[Stored records]
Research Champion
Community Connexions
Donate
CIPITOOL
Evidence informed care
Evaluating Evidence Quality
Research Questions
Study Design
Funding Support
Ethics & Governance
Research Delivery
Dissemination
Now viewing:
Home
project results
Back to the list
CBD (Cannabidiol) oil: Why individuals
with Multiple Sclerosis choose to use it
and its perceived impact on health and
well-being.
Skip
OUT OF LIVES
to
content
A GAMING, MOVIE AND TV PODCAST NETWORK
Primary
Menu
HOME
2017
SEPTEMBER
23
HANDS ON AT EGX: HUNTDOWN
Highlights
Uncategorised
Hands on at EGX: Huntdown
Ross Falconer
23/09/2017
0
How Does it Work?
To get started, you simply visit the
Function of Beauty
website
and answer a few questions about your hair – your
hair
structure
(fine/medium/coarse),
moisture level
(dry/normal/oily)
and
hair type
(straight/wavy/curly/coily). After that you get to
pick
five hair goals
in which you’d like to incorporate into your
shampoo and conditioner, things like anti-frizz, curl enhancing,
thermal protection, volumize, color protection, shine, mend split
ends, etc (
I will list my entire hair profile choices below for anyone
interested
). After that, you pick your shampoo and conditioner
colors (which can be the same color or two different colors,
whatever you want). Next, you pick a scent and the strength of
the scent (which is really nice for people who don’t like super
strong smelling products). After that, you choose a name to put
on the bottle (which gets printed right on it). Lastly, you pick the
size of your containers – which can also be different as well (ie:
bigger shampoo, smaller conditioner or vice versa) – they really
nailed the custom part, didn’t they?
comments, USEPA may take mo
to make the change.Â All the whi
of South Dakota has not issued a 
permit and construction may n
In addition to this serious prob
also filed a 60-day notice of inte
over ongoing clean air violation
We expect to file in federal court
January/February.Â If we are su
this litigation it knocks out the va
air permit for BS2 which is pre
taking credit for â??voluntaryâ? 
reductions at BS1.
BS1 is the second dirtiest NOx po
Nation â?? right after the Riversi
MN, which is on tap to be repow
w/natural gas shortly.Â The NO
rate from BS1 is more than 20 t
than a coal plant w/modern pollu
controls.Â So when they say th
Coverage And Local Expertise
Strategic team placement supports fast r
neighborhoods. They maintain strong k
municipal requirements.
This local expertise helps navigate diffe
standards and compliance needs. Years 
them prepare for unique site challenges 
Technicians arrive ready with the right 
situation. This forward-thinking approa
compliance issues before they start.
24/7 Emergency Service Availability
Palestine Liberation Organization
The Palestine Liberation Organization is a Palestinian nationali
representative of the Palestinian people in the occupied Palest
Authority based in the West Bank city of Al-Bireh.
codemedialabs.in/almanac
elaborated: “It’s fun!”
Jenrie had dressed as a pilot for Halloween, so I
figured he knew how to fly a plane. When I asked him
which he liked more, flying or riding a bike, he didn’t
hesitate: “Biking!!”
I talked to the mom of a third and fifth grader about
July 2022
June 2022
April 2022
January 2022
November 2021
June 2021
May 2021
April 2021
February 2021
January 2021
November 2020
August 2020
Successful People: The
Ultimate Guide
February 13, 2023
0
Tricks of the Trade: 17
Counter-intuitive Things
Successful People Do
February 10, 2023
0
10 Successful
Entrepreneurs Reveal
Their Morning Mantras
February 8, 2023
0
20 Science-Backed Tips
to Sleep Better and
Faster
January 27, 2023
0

PROMPT:
Among the lines above, show every one that contains the string "well".

EXERCISE RESPONSE:
well-being.
size of your containers – which can also be different as well (ie:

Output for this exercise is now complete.